> _What to work on_
Omitting the images, transcribe the records below exactly as they stand.

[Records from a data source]
━━━━
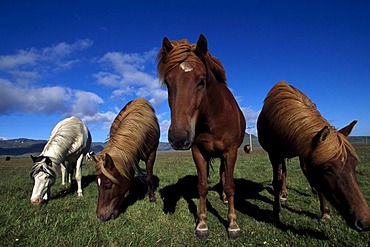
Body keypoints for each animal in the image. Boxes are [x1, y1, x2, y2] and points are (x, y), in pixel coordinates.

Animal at [157, 33, 246, 238]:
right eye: (168, 83)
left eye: (201, 81)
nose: (178, 137)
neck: (214, 118)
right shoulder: (198, 152)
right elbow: (202, 187)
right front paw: (202, 224)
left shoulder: (231, 152)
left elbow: (230, 186)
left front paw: (233, 224)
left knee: (224, 175)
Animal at [258, 81, 370, 232]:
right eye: (327, 168)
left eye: (354, 164)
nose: (364, 223)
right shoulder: (274, 155)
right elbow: (277, 181)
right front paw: (275, 212)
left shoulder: (306, 153)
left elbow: (313, 178)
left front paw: (325, 212)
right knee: (284, 174)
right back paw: (283, 194)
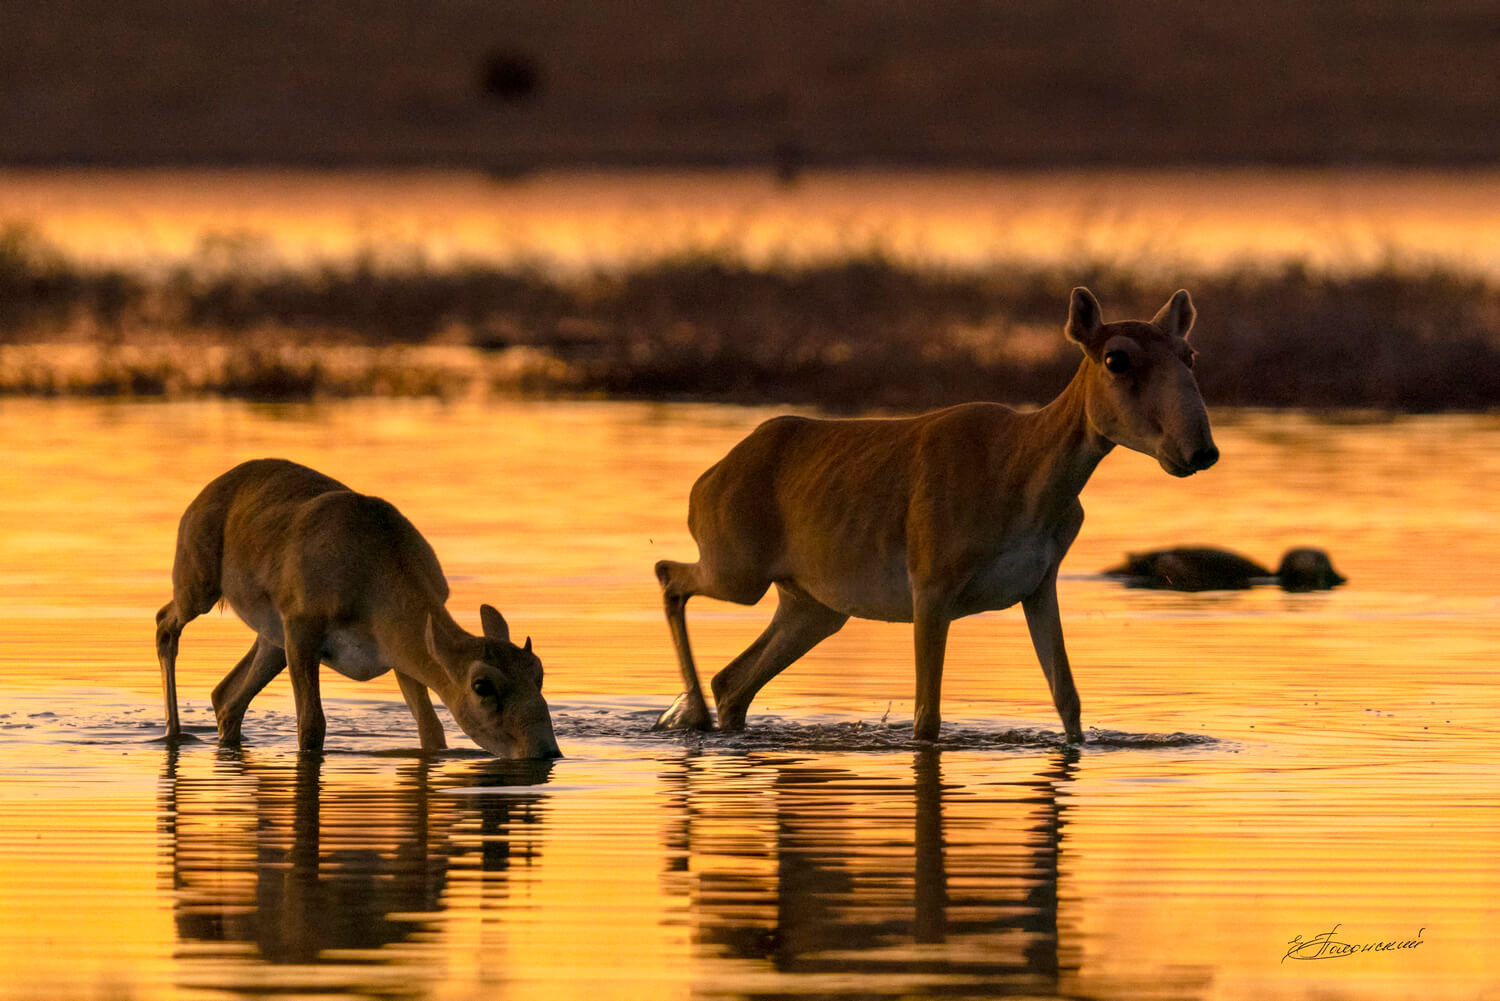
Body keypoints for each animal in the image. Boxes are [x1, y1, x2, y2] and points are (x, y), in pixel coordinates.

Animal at [156, 462, 564, 759]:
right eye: (482, 685)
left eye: (539, 672)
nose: (546, 752)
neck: (373, 569)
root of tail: (214, 486)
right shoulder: (302, 633)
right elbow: (312, 725)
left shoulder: (401, 655)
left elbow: (431, 730)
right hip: (199, 589)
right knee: (165, 624)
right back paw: (173, 733)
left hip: (271, 643)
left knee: (226, 697)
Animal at [657, 285, 1218, 741]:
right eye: (1116, 358)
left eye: (1189, 354)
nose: (1199, 451)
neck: (1022, 465)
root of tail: (711, 477)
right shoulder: (931, 593)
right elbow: (927, 719)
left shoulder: (1039, 590)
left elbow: (1068, 702)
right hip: (738, 576)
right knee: (669, 576)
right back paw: (694, 717)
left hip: (813, 609)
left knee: (733, 680)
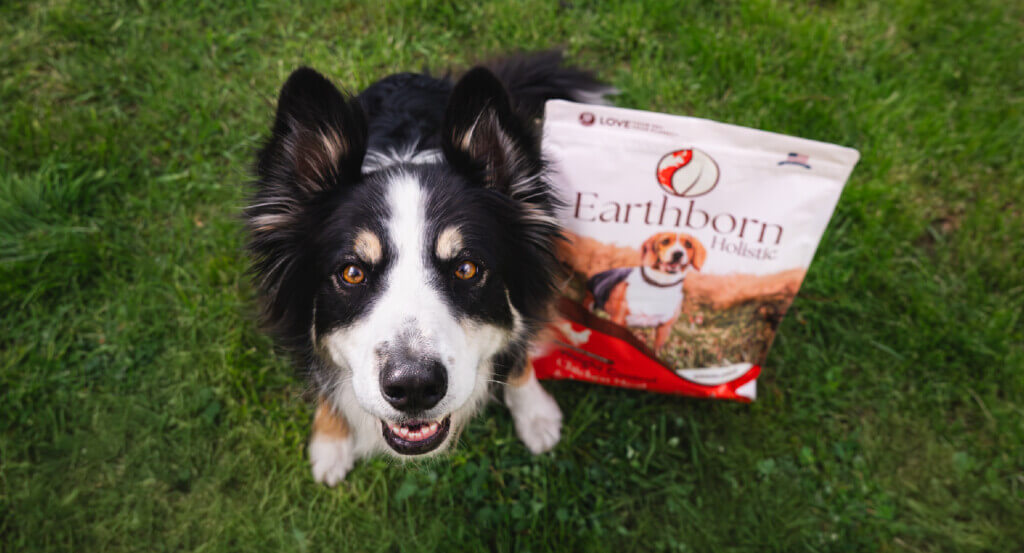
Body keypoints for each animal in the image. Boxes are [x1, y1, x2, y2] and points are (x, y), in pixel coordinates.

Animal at [243, 50, 610, 483]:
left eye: (466, 268)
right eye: (352, 272)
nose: (414, 388)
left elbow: (520, 354)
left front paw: (535, 415)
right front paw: (330, 442)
━━━━
> _Written answer_
Body keypoints for each animal in the image. Boxes are [x1, y1, x2, y2] and points are (x, y), in pixel coordinates.

Animal at [157, 33, 246, 238]:
right eye: (168, 83)
left eye: (201, 81)
nose: (178, 137)
neck: (214, 118)
right shoulder: (198, 152)
right elbow: (202, 187)
right front paw: (202, 224)
left shoulder: (231, 152)
left elbow: (230, 186)
left front paw: (233, 224)
left knee: (224, 175)
Animal at [258, 81, 370, 232]:
right eye: (327, 168)
left eye: (354, 164)
nose: (364, 223)
right shoulder: (274, 155)
right elbow: (277, 181)
right front paw: (275, 212)
left shoulder: (306, 153)
left elbow: (313, 178)
left front paw: (325, 212)
right knee: (284, 174)
right back paw: (283, 194)
Body keypoints for each animal in the image. Boxes are [x1, y1, x2, y2] and points are (x, y), in pixel coordinates.

Animal at [156, 462, 564, 759]:
right eye: (482, 685)
left eye: (539, 672)
nose: (546, 752)
neck: (373, 569)
root of tail: (214, 486)
right shoulder: (302, 633)
right elbow: (312, 725)
left shoulder: (401, 655)
left elbow: (431, 730)
right hip: (199, 589)
right knee: (165, 624)
right back paw: (173, 733)
left hip: (271, 643)
left knee: (226, 697)
Animal at [657, 285, 1218, 741]:
right eye: (1116, 358)
left eye: (1189, 354)
nose: (1199, 451)
neck: (1022, 465)
root of tail: (711, 477)
right shoulder: (931, 593)
right elbow: (927, 719)
left shoulder: (1039, 590)
left elbow: (1068, 702)
right hip: (738, 576)
right knee: (669, 576)
right back paw: (694, 717)
left hip: (813, 609)
left knee: (733, 680)
Body keypoints for each animal in the image. Boxes are [x1, y1, x2, y2] and points are (x, y), in pixel coordinates.

Animal at [243, 50, 610, 483]:
left eye: (466, 268)
right eye: (352, 272)
nose: (414, 388)
left elbow: (520, 354)
left front paw: (535, 415)
right front paw: (330, 442)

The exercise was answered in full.